**Exercise aim:** In the entries below, find the line with "[89,728,269,748] @[appUnexpander ->" and the line with "(679, 351) none". Return those two lines and all lines between them, exactly.

——————

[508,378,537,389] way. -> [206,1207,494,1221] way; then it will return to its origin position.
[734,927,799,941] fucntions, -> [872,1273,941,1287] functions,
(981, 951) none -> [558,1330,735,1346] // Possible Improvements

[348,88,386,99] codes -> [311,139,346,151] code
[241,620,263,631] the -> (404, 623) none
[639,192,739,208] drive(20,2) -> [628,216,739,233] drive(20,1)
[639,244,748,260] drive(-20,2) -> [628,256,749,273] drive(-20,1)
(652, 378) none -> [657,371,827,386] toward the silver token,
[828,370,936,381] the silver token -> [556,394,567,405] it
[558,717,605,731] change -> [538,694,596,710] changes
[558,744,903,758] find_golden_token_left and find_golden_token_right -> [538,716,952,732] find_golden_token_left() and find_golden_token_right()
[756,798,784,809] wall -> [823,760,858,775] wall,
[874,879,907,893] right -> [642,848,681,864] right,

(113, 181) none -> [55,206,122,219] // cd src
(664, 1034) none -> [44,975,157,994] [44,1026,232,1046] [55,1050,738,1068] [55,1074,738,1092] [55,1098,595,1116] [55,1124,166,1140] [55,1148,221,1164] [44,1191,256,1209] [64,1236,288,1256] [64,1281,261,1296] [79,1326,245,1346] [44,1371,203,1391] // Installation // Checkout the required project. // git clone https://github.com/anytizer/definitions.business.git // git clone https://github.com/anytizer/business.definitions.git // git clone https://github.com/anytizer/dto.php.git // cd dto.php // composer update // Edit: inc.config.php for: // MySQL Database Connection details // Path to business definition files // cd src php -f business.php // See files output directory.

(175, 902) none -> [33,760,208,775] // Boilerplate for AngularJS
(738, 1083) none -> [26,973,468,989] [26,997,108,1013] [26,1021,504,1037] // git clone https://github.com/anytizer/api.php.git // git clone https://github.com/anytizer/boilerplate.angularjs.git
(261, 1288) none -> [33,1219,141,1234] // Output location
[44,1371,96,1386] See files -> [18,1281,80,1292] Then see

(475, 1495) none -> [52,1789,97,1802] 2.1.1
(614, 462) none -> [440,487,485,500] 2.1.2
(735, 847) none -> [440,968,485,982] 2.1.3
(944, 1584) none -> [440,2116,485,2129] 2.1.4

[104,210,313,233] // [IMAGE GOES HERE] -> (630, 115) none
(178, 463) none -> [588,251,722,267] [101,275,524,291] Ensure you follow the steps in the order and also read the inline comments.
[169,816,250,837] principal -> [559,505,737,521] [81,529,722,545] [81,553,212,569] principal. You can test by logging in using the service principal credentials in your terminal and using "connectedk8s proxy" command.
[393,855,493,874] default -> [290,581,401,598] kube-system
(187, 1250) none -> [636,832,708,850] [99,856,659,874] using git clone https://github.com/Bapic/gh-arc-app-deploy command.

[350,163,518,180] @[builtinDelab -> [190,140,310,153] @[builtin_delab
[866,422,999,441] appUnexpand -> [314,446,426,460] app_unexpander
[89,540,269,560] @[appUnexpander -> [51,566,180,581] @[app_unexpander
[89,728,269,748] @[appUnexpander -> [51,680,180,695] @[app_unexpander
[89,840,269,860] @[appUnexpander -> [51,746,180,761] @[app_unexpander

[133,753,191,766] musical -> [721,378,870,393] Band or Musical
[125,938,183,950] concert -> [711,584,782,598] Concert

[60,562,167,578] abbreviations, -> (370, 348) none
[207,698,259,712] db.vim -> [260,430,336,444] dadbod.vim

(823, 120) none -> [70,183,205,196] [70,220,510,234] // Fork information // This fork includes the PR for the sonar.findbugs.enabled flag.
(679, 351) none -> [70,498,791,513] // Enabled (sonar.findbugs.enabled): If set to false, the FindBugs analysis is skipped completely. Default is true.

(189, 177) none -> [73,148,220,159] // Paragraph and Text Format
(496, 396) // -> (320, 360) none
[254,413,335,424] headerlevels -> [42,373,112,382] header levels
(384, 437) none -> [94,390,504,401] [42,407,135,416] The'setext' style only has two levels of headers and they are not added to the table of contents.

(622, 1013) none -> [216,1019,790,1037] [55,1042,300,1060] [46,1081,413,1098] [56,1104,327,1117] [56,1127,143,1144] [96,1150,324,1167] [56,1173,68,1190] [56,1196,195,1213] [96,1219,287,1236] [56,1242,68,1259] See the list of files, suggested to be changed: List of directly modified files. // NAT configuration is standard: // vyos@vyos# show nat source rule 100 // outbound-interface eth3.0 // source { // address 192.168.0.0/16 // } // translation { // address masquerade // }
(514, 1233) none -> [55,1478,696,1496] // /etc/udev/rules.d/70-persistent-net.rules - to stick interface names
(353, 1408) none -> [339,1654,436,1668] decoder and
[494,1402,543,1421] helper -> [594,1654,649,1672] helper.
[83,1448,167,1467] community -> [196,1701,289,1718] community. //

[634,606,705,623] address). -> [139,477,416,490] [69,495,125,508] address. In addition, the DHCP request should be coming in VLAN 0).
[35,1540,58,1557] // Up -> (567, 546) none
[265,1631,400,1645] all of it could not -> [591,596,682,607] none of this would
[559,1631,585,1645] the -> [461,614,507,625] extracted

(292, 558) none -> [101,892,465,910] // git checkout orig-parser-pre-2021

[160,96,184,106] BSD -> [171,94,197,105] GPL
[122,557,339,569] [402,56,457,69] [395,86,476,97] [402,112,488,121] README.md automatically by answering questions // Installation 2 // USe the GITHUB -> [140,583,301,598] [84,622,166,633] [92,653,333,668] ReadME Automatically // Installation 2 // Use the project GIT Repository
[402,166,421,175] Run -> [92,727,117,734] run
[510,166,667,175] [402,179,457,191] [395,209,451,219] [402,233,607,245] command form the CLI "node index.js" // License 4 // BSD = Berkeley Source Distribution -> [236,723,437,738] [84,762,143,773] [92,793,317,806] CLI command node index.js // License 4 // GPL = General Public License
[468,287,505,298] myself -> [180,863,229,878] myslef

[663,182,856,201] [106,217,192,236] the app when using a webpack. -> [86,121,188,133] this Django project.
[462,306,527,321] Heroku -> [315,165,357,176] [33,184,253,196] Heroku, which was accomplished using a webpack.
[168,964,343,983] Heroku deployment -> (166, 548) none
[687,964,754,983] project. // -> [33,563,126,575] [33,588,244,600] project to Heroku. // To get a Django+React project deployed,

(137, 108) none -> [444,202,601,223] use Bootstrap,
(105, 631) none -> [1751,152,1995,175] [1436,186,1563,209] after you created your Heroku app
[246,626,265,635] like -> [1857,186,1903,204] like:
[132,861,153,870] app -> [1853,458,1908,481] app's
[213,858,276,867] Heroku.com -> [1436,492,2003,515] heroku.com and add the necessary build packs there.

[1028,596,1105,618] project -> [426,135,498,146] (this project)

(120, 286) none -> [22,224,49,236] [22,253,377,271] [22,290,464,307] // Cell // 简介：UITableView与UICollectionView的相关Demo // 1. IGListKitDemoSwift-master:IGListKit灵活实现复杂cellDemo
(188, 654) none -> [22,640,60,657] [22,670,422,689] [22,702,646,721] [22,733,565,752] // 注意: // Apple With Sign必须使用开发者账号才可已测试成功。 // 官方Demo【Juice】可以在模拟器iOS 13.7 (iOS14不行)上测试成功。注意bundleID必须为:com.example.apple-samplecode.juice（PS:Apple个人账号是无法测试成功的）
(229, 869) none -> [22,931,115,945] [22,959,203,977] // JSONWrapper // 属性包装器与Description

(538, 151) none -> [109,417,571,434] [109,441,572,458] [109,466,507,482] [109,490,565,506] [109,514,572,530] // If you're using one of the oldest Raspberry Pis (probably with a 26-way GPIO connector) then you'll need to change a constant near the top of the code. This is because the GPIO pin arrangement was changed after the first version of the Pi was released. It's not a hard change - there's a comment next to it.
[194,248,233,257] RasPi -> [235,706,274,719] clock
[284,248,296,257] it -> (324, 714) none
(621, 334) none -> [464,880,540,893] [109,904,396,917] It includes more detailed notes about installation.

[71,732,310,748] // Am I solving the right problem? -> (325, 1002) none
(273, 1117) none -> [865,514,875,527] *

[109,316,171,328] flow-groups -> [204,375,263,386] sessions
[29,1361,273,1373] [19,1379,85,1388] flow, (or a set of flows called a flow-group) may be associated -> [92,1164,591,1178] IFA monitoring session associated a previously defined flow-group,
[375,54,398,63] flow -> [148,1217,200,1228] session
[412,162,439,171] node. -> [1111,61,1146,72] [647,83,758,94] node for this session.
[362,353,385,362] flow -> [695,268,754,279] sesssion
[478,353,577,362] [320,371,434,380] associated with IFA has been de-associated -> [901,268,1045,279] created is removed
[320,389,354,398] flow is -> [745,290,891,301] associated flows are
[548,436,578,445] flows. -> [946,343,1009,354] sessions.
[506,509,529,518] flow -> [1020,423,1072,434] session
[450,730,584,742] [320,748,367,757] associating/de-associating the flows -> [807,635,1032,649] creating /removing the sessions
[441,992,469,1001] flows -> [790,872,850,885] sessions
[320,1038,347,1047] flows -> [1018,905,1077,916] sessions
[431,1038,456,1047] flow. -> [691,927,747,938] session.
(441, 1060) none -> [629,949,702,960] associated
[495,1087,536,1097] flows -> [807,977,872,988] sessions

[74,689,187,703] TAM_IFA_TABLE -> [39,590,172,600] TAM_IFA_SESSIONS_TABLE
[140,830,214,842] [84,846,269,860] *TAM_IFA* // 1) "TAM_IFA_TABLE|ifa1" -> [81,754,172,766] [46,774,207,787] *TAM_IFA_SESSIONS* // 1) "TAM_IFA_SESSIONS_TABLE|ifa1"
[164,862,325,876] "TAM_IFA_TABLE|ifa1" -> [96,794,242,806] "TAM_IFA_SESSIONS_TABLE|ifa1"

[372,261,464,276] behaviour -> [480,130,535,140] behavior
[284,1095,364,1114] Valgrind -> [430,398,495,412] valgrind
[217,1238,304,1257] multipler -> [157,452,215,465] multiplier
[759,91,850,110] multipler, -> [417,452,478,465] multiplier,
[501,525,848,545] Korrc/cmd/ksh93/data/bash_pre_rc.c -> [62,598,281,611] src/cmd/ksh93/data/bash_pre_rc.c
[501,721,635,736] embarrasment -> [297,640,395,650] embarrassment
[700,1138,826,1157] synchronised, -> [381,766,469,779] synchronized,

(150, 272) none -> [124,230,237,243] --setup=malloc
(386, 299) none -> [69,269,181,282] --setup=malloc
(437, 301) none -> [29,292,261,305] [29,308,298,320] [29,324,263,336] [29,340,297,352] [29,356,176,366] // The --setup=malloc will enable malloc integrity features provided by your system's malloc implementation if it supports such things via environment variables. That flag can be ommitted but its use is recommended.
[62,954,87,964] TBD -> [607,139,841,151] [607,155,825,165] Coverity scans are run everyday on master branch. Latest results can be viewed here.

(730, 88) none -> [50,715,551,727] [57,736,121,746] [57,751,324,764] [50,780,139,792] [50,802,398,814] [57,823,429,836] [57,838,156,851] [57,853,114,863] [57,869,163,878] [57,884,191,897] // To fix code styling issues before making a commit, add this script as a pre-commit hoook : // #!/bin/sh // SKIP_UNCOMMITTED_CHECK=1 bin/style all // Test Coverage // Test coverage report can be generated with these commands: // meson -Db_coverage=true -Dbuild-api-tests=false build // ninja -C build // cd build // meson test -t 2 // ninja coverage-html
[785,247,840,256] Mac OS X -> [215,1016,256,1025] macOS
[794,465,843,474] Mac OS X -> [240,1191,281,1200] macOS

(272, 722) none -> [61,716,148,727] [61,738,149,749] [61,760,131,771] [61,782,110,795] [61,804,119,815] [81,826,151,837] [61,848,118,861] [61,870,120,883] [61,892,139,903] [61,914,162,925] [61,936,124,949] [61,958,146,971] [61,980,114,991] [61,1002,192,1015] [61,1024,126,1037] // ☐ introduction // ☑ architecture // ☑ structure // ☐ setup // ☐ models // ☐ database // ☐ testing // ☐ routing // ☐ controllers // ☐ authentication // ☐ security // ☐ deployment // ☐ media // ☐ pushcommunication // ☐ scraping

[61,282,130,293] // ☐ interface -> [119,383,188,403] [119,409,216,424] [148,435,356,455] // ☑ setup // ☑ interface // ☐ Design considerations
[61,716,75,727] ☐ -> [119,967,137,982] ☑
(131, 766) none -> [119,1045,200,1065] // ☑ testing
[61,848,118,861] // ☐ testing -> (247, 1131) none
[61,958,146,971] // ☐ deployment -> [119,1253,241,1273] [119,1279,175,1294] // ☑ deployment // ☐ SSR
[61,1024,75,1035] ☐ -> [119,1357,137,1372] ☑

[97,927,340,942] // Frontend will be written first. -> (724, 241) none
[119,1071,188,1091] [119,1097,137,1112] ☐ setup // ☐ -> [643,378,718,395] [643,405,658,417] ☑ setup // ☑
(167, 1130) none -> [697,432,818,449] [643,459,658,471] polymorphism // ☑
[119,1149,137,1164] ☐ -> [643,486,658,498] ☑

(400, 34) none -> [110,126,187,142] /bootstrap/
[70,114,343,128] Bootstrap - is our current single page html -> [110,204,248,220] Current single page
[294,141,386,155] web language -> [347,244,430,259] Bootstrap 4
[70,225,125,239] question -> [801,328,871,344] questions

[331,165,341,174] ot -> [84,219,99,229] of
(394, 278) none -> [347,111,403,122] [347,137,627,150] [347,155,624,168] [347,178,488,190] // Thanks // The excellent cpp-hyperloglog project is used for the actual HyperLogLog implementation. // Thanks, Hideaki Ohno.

——————

**Expected output:**
[89,728,269,748] @[appUnexpander -> [51,680,180,695] @[app_unexpander
[89,840,269,860] @[appUnexpander -> [51,746,180,761] @[app_unexpander

[133,753,191,766] musical -> [721,378,870,393] Band or Musical
[125,938,183,950] concert -> [711,584,782,598] Concert

[60,562,167,578] abbreviations, -> (370, 348) none
[207,698,259,712] db.vim -> [260,430,336,444] dadbod.vim

(823, 120) none -> [70,183,205,196] [70,220,510,234] // Fork information // This fork includes the PR for the sonar.findbugs.enabled flag.
(679, 351) none -> [70,498,791,513] // Enabled (sonar.findbugs.enabled): If set to false, the FindBugs analysis is skipped completely. Default is true.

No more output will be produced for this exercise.